Postinfarction adverse left ventricular (LV) remodelling is strongly associated with heart failure events. Conicity index, sphericity index and LV global functional index (LVGFI) are new LV remodelling indexes assessed by cardiac magnetic resonance (CMR). To assess the predictive value of the new indexes for 1-year adverse LV remodelling in patients with anterior ST-segment elevated myocardial infarction (STEMI). CMR studies were performed in 129 patients with anterior STEMI (58±12 years; 78% men) from the randomized CIRCUS trial (CMR substudy) treated with primary percutaneous coronary intervention and followed for the occurrence of major adverse cardiovascular events (MACE) (death or hospitalization for heart failure). Conicity index, sphericity index, LVGFI, infarct size and microvascular obstruction (MVO) were assessed by CMR performed 5±4 days after coronary reperfusion.

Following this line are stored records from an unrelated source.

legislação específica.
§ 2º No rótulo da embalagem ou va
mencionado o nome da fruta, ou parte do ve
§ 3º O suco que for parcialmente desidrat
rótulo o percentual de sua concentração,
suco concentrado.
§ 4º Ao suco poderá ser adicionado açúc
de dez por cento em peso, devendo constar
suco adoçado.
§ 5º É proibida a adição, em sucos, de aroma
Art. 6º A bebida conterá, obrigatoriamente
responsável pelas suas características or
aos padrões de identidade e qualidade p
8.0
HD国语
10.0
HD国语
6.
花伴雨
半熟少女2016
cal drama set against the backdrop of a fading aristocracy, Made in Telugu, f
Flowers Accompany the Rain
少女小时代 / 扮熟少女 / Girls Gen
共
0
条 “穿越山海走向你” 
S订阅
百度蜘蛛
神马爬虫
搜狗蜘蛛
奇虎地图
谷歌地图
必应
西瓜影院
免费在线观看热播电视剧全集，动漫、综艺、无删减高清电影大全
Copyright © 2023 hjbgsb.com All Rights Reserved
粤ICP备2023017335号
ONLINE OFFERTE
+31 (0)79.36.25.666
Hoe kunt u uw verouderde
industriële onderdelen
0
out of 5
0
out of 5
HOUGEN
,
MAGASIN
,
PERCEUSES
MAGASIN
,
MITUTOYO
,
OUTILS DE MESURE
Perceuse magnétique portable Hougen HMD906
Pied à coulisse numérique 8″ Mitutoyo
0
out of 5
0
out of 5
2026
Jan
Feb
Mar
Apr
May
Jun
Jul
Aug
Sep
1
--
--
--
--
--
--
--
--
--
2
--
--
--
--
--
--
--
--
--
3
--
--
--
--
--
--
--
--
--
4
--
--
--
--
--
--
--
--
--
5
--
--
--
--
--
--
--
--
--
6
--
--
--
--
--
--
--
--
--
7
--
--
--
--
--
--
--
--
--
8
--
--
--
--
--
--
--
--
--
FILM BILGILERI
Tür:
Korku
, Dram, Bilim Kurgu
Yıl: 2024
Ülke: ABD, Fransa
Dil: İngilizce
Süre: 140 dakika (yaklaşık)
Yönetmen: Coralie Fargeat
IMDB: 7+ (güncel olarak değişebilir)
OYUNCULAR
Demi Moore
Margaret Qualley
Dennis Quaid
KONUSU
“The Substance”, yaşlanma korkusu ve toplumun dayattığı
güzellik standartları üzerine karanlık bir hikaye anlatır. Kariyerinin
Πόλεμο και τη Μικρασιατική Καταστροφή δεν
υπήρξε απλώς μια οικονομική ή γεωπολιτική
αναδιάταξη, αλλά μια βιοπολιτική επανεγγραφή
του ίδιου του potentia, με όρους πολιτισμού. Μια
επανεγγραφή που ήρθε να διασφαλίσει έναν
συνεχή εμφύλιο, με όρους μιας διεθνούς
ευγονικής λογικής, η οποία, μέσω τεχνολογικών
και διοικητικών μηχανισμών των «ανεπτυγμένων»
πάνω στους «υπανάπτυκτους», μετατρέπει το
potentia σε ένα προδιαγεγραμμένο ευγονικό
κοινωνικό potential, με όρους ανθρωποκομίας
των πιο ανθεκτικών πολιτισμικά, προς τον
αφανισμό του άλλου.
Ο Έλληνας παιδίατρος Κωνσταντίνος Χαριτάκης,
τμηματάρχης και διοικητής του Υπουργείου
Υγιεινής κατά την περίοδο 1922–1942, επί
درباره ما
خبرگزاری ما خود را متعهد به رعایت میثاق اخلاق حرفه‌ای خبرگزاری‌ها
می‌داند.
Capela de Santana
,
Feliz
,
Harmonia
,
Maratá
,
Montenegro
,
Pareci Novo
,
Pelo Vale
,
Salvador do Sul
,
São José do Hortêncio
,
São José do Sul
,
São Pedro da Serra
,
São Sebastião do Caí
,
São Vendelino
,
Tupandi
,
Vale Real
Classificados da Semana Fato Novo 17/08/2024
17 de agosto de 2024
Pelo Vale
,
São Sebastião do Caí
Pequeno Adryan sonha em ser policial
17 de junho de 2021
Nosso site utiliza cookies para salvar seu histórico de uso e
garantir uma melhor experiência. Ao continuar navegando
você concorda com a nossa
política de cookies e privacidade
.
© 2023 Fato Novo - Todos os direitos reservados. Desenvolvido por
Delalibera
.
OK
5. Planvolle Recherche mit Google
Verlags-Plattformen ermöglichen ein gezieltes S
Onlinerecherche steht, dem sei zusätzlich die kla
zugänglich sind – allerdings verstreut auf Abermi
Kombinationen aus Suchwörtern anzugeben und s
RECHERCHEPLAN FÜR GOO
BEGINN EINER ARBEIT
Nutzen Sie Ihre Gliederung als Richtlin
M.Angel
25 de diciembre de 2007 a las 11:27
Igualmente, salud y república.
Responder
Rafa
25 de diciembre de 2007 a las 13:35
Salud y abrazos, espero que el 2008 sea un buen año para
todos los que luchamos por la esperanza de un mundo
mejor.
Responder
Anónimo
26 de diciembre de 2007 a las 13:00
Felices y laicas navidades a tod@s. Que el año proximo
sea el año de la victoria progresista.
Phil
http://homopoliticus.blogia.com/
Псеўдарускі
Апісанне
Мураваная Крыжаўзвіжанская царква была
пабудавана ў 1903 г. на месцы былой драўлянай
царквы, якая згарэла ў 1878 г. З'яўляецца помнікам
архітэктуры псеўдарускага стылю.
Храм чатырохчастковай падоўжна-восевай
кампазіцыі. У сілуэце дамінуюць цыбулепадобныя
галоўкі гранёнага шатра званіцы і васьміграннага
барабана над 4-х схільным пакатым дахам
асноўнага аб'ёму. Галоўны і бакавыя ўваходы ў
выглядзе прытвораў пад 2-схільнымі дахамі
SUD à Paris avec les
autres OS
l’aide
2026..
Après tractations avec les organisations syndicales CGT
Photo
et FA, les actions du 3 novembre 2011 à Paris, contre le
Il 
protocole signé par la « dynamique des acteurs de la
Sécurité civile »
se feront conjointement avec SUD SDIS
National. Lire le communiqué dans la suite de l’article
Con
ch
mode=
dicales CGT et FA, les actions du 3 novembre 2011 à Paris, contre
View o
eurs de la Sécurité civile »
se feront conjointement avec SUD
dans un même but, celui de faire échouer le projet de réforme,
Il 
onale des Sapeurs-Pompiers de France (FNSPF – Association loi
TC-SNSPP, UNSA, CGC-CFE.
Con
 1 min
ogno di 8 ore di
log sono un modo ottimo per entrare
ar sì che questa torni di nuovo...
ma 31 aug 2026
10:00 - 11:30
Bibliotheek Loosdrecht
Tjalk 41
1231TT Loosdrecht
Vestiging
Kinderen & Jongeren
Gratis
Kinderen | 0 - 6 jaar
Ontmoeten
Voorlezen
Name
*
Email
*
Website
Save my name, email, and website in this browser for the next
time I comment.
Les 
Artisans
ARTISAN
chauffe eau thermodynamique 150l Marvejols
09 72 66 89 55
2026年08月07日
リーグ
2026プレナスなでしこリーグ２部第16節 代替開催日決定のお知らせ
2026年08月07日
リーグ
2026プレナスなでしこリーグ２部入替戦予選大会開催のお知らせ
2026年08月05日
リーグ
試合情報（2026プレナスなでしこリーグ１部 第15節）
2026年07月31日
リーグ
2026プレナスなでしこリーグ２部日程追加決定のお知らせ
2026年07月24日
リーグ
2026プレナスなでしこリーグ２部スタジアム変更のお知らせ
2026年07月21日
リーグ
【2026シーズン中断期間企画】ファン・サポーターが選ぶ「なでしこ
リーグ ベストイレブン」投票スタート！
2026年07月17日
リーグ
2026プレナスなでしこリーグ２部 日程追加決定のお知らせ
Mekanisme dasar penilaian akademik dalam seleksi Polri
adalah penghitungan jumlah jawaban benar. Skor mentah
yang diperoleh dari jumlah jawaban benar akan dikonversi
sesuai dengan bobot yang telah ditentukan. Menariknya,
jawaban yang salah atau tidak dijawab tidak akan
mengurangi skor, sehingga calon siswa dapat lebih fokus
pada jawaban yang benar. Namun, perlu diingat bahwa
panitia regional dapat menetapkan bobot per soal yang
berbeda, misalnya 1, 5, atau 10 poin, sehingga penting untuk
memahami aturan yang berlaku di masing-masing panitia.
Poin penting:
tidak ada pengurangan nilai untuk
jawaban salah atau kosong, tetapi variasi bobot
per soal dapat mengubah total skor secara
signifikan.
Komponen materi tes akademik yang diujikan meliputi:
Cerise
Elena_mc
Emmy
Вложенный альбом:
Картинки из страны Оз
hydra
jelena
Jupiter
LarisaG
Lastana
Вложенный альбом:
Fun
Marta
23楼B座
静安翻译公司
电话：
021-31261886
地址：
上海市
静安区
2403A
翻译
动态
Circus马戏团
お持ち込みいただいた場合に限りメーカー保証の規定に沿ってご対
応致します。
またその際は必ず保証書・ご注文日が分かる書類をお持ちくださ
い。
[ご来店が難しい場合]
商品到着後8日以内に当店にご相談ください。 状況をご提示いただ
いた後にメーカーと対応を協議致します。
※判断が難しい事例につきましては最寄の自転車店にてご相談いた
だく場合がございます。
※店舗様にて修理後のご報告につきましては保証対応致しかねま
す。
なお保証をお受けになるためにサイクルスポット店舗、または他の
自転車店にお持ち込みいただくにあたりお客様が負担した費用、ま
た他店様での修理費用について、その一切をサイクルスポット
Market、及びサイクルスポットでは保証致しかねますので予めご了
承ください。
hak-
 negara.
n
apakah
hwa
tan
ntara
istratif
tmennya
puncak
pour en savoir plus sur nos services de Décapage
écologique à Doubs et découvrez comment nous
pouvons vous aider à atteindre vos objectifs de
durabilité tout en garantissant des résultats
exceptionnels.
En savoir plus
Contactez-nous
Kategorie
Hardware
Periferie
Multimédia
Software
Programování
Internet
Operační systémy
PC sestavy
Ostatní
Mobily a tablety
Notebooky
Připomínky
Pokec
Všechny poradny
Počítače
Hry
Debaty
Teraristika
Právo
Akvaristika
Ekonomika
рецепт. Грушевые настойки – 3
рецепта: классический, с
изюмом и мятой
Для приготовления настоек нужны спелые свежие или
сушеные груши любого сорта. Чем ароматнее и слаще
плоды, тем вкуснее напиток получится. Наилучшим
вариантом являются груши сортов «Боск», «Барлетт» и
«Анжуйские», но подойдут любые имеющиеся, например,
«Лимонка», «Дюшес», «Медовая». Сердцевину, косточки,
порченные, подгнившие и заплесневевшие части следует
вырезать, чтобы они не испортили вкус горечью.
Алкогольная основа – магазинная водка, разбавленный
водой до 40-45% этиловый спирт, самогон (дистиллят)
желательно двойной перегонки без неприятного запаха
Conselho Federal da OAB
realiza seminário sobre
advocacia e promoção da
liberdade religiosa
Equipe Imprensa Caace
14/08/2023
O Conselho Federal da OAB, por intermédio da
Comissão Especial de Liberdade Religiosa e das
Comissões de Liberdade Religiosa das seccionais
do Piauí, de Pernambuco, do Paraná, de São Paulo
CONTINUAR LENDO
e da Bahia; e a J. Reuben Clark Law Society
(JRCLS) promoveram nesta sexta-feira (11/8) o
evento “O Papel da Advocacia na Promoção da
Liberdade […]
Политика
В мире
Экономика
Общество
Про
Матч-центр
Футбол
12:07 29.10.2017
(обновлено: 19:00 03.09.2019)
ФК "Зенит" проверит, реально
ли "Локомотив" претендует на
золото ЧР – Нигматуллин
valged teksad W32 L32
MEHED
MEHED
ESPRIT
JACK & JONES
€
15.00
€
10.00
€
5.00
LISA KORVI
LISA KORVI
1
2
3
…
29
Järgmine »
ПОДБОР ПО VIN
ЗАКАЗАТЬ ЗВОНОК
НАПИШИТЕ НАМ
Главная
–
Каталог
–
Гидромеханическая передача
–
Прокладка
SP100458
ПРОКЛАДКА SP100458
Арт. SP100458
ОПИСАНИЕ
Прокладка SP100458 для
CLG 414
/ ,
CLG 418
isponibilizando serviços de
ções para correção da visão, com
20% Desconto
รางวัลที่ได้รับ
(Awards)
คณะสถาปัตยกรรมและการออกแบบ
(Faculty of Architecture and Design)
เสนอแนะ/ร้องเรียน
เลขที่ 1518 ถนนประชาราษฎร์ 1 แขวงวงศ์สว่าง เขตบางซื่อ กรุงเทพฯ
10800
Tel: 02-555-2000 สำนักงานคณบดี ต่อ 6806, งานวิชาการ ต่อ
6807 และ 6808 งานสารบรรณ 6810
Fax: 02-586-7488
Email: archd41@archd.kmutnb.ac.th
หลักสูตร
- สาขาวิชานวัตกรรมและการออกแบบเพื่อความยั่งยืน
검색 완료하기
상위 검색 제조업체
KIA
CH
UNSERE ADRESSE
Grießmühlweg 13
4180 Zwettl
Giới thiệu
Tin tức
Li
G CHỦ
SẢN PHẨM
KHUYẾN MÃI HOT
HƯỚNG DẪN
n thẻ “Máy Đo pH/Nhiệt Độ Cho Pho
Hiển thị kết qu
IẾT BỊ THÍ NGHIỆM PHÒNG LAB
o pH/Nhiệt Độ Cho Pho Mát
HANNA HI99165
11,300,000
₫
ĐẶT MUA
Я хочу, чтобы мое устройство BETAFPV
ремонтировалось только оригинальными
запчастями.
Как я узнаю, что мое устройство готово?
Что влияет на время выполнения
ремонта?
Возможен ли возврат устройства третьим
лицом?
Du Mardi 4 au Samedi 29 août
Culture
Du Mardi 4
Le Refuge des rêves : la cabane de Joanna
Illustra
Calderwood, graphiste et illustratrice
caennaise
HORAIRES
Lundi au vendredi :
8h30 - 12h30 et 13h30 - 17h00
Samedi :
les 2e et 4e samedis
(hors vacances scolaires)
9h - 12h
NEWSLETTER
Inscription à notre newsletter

Adverse LV remodelling was defined as an increase in LV end-diastolic volume of ≥15% by transthoracic echocardiography at 1 year. Adverse LV remodelling occurred in 27% of patients at 1 year. Infarct size and MVO were significantly predictive of adverse LV remodelling: odds ratio [OR] 1.03, 95% confidence interval [CI] 1.01-1.05 (P<0.001) and OR 1.12, 95% CI 1.05-1.22 (P<0.001), respectively. Among the newly tested indexes, only LVGFI was significantly predictive of adverse LV remodelling (OR 1.10, 95% CI 1.03-1.16; P=0.001). In multivariable analysis, infarct size remained an independent predictor of adverse LV remodelling at 1 year (OR 1.05, 95% CI 1.02-1.08; P<0.001). LVGFI and infarct size were associated with occurrence of MACE: OR 1.21, 95% CI 1.08-1.37 (P<0.001) and OR 1.02, 95% CI 1.00-1.04 (P=0.018), respectively. Conicity and sphericity indexes were not associated with MACE. LVGFI was associated with adverse LV remodelling and MACE 1 year after anterior STEMI.